Using the records below, copy out exactly the line that contains "always @(x, y) begin" and every line that follows it, up to and including the last, and no others.

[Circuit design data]
■ ■ ■ ■ ■

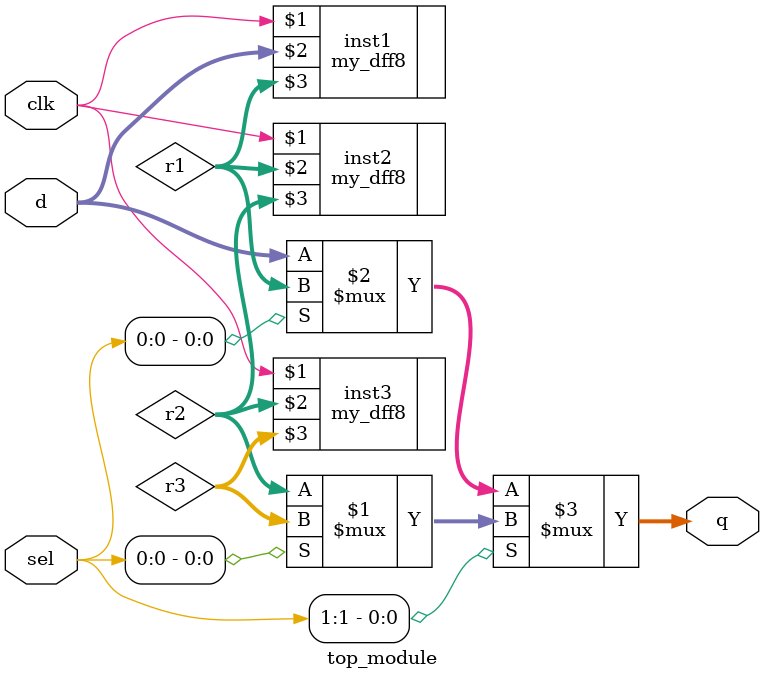
<source format=v>
module top_module ( 
    input clk, 
    input [7:0] d, 
    input [1:0] sel, 
    output [7:0] q 
);
    wire [7:0] r1 , r2 , r3;
    
    my_dff8 inst1(clk,d,r1);
    my_dff8 inst2(clk,r1,r2);
    my_dff8 inst3(clk,r2,r3);
    
    assign q = sel[1] ? (sel[0] ? r3 : r2) : (sel[0] ? r1 : d);
endmodule

</source>
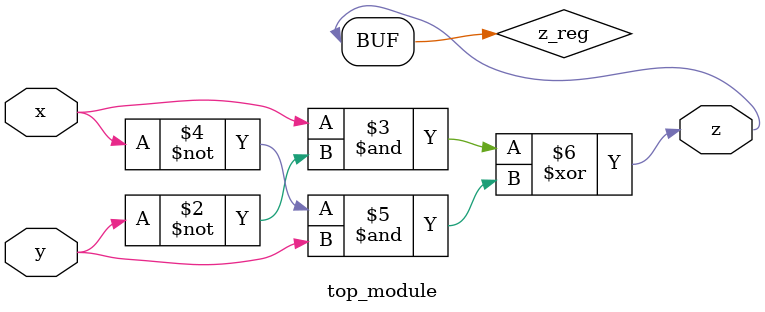
<source format=sv>
module top_module(
    input x,
    input y,
    output z
);

    reg z_reg; // register to store the value of z
    
    always @(x, y) begin
        z_reg = (x & ~y) ^ (~x & y); // XOR gate to calculate z
    end
    
    assign z = z_reg;

endmodule

</source>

■ ■ ■ ■ ■

> **EXPECTED ANSWER**
    always @(x, y) begin
        z_reg = (x & ~y) ^ (~x & y); // XOR gate to calculate z
    end
    
    assign z = z_reg;

endmodule

</source>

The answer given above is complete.